## Recommendation Systems

- Knowing **"What customers are most likely to buy in future"** is key to personalized marketing for most of the businesses. Understanding customers past purchase behavior or customer demographics could be key to make future buy predictions. But how to use the customer behavior data, depends on many different algorithms or techniques. Some alogorithms may use demographic information to make this predictions. But most of the times, the orgranizations may not have these kind of information about customers at all. All that organization will have are what customers bought in past or if the liked it or not.

- Recommendation systems use techniques to leverage these information and make recommendation, which has been proved to be very successful. For examples, Amazon.com's most popular feature of **"Customers who bought this also buys this?"**

- Some of the key techiques that recommendation systems use are


    - Association Rules mining
    - Collaborative Filtering
    - Matrix Factorization
    - Page Rank Algorithm
    

- We will discuss **Collaborative filtering** techinque in this article.

- Two most widely used **Collaborative filtering techniques** are


    - User Similarity
    - Item Similarity

- Here is a nice [blog](https://buildingrecommenders.wordpress.com/2015/11/16/overview-of-recommender-algorithms-part-1/) explanation of collaborative filtering.

- For the purpose of demonstration, we will use the data provided by movilens. It is available [here](https://grouplens.org/datasets/movielens/).

- The dataset contains information about which user watched which movie and what ratings (on a scale of 1 - 5 ) he have given to the movie.

In [None]:
import pandas as pd
import numpy as np

## Loading Ratings dataset

In [None]:
rating_df = pd.read_csv( "https://raw.githubusercontent.com/manaranjanp/IIMBClasses/main/recsys/u.data"
                        , delimiter = "\t"
                        , header = None )

In [None]:
rating_df.head( 10 )

#### Name the columns

In [None]:
rating_df.columns = ["userid", "movieid", "rating", "timestamp"]

In [None]:
rating_df.head( 10 )

#### Number of unique users

In [None]:
len( rating_df.userid.unique() )

#### Number of unique movies

In [None]:
len( rating_df.movieid.unique() )

- **So a total of 1682 movies and 943 users data is available in the dataset.**

#### Let's drop the timestamp columns. We do not need it.

In [None]:
rating_df.drop( "timestamp", inplace = True, axis = 1 )

In [None]:
rating_df.head( 10 )

## Loading Movies Data

In [None]:
movies_df = pd.read_csv( "https://raw.githubusercontent.com/manaranjanp/IIMBClasses/main/recsys/u.item"
                        , delimiter = '\|'
                        , header = None
                        , engine='python'
                        , encoding = "ISO-8859-1")

--------

• _Short problem 1_: According to the recommendation systems text, on what scale do users rate the movies in the dataset?

--------

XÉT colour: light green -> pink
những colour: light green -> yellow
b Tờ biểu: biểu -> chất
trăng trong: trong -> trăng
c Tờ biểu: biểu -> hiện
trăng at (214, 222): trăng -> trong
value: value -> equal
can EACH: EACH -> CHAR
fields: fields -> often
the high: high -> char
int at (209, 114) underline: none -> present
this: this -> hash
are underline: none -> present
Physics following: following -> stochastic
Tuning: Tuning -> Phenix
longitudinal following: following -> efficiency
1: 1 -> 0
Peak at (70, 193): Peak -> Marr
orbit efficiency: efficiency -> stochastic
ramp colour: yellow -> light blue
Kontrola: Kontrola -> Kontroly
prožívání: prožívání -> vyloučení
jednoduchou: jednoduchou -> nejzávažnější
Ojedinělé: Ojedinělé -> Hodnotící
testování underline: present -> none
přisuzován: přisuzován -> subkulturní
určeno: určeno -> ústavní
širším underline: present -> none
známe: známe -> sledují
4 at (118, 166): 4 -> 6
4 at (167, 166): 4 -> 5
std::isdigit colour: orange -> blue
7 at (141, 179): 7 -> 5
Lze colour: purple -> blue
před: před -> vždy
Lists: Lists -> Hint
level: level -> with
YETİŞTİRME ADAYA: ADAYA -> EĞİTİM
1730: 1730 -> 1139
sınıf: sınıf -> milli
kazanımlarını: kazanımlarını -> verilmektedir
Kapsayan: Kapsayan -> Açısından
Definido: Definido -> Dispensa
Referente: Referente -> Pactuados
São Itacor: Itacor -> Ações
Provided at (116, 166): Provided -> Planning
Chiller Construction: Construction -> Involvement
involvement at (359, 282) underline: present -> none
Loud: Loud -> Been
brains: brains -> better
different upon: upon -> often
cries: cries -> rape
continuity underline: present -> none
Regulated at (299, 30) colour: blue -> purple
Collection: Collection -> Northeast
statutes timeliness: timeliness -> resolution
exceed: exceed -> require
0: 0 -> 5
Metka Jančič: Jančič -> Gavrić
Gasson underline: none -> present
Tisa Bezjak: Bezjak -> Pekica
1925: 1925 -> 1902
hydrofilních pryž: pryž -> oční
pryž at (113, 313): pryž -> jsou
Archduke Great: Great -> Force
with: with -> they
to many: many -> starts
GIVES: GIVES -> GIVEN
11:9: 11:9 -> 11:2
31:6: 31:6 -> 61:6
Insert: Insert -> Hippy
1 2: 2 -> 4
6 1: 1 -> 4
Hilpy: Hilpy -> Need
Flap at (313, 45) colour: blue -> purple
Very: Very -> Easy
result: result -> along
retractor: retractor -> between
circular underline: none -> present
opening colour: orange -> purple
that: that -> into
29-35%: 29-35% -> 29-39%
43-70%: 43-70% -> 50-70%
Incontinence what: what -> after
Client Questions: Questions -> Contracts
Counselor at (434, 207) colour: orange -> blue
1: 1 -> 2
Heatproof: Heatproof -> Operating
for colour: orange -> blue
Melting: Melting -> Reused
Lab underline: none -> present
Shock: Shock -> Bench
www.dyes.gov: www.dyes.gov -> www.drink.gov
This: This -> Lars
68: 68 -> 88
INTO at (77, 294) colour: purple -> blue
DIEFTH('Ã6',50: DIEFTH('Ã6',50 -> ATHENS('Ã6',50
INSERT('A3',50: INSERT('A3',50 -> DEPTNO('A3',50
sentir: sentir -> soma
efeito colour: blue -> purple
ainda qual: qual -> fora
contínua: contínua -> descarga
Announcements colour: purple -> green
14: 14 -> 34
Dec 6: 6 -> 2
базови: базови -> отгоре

--------

• _Short problem 2_: Express the listing, from its first line through the line containing "brains: brains -> better" inclusive, as a JSON list of strings, with one string per line and blank lines omitted.

• _Result 1_: On a scale of 1 to 5.

• _Result 2_:
[
  "XÉT colour: light green -> pink",
  "những colour: light green -> yellow",
  "b Tờ biểu: biểu -> chất",
  "trăng trong: trong -> trăng",
  "c Tờ biểu: biểu -> hiện",
  "trăng at (214, 222): trăng -> trong",
  "value: value -> equal",
  "can EACH: EACH -> CHAR",
  "fields: fields -> often",
  "the high: high -> char",
  "int at (209, 114) underline: none -> present",
  "this: this -> hash",
  "are underline: none -> present",
  "Physics following: following -> stochastic",
  "Tuning: Tuning -> Phenix",
  "longitudinal following: following -> efficiency",
  "1: 1 -> 0",
  "Peak at (70, 193): Peak -> Marr",
  "orbit efficiency: efficiency -> stochastic",
  "ramp colour: yellow -> light blue",
  "Kontrola: Kontrola -> Kontroly",
  "prožívání: prožívání -> vyloučení",
  "jednoduchou: jednoduchou -> nejzávažnější",
  "Ojedinělé: Ojedinělé -> Hodnotící",
  "testování underline: present -> none",
  "přisuzován: přisuzován -> subkulturní",
  "určeno: určeno -> ústavní",
  "širším underline: present -> none",
  "známe: známe -> sledují",
  "4 at (118, 166): 4 -> 6",
  "4 at (167, 166): 4 -> 5",
  "std::isdigit colour: orange -> blue",
  "7 at (141, 179): 7 -> 5",
  "Lze colour: purple -> blue",
  "před: před -> vždy",
  "Lists: Lists -> Hint",
  "level: level -> with",
  "YETİŞTİRME ADAYA: ADAYA -> EĞİTİM",
  "1730: 1730 -> 1139",
  "sınıf: sınıf -> milli",
  "kazanımlarını: kazanımlarını -> verilmektedir",
  "Kapsayan: Kapsayan -> Açısından",
  "Definido: Definido -> Dispensa",
  "Referente: Referente -> Pactuados",
  "São Itacor: Itacor -> Ações",
  "Provided at (116, 166): Provided -> Planning",
  "Chiller Construction: Construction -> Involvement",
  "involvement at (359, 282) underline: present -> none",
  "Loud: Loud -> Been",
  "brains: brains -> better"
]